[Testo di partenza]

E I RAGAZZINI SI DIEDERO ALLE ARMI…DA OGGI IN LIBRERIA ‘IL PIOMBO E LA CELTICA’, IL TERZO VOLUME SUL NEOFASCISMO DI NICOLA RAO. L’AUTORE RACCONTA IL TERRORISMO NERO E LO SPONTANEISMO ARMATO FACENDO PARLARE I PROTAGONISTI DELLA STAGIONE DI TRAGICA VIOLENZA POLITICA SVOLTASI TRA IL 1976 E IL 1983.
L’autore, Nicola Rao, spiega nell’introduzione che l’idea di questo suo ultimo lavoro viene da lontano:”Ha cominciato a frullarmi per la testa fin da quando ho mosso i primi passi nel giornalismo, alla fine dell’86.
Ma l’accarezzavo già prima.
A far scattare la molla era stato un libro di Giorgio Bocca pubblicato nel marzo 1985. Si intitolava ‘Noi terroristi. 12 anni di lotta armata ricostruiti e discussi con i protagonisti’.
Una delle più prestigiose firme del giornalismo italiano aveva tentato (e realizzato) un’operazione incredibile: descrivere il terrorismo (rosso in quel caso) con le parole di chi lo aveva vissuto direttamente…’.
Cosa ne emergeva? ‘Ne fuoriusciva – riconosce Rao – anche il ritratto di una generazione di militanti politici che avevano portato al limite estremo l’eredità della guerra civile e della Resistenza.
Di giovani che, in alcuni casi, avevano semplicemente realizzato quello che molti, troppi intorno a loro e prima di loro avevano predicato e teorizzato. L’avversario politico visto come un nemico da abbattere, l’altro da sè (che fosse un servitore dello Stato, un politico democristiano, un giovane militante di destra poco importava) non percepito come una persona, ma solo come un simbolo da annientare. E poi la spaventosa approssimazione con cui talvolta venivano decisi a tavolino gli omicidi o le gambizzazioni, l’amore quasi maniacale di alcuni di loro per le armi da fuoco, un desiderio di distruzione e autodistruzione che rasentava il nichilismo’.

[/Testo di partenza]
[Dati disponibili]

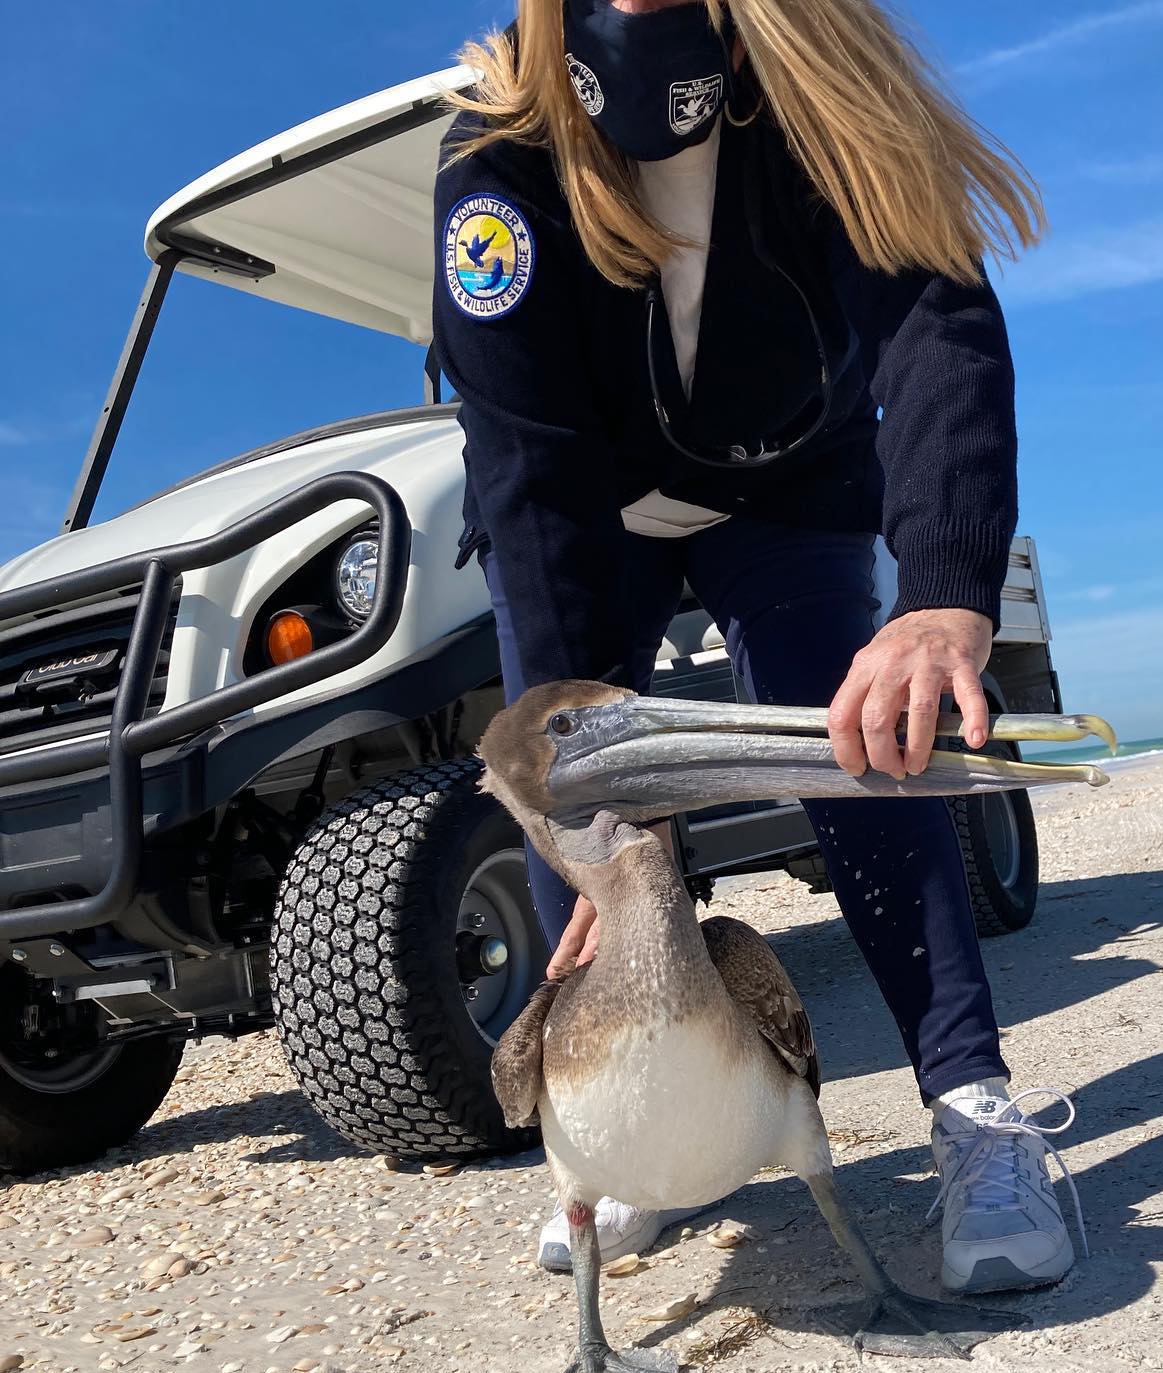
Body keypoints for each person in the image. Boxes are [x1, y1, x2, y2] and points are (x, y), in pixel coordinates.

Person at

[/Dati disponibili]

__Obiettivo__
Trascrivi per intero l'articolo sul libro di Nicola Rao, senza cambiare una parola.

__Soluzione__
E I RAGAZZINI SI DIEDERO ALLE ARMI…DA OGGI IN LIBRERIA ‘IL PIOMBO E LA CELTICA’, IL TERZO VOLUME SUL NEOFASCISMO DI NICOLA RAO. L’AUTORE RACCONTA IL TERRORISMO NERO E LO SPONTANEISMO ARMATO FACENDO PARLARE I PROTAGONISTI DELLA STAGIONE DI TRAGICA VIOLENZA POLITICA SVOLTASI TRA IL 1976 E IL 1983.
L’autore, Nicola Rao, spiega nell’introduzione che l’idea di questo suo ultimo lavoro viene da lontano:”Ha cominciato a frullarmi per la testa fin da quando ho mosso i primi passi nel giornalismo, alla fine dell’86.
Ma l’accarezzavo già prima.
A far scattare la molla era stato un libro di Giorgio Bocca pubblicato nel marzo 1985. Si intitolava ‘Noi terroristi. 12 anni di lotta armata ricostruiti e discussi con i protagonisti’.
Una delle più prestigiose firme del giornalismo italiano aveva tentato (e realizzato) un’operazione incredibile: descrivere il terrorismo (rosso in quel caso) con le parole di chi lo aveva vissuto direttamente…’.
Cosa ne emergeva? ‘Ne fuoriusciva – riconosce Rao – anche il ritratto di una generazione di militanti politici che avevano portato al limite estremo l’eredità della guerra civile e della Resistenza.
Di giovani che, in alcuni casi, avevano semplicemente realizzato quello che molti, troppi intorno a loro e prima di loro avevano predicato e teorizzato. L’avversario politico visto come un nemico da abbattere, l’altro da sè (che fosse un servitore dello Stato, un politico democristiano, un giovane militante di destra poco importava) non percepito come una persona, ma solo come un simbolo da annientare. E poi la spaventosa approssimazione con cui talvolta venivano decisi a tavolino gli omicidi o le gambizzazioni, l’amore quasi maniacale di alcuni di loro per le armi da fuoco, un desiderio di distruzione e autodistruzione che rasentava il nichilismo’.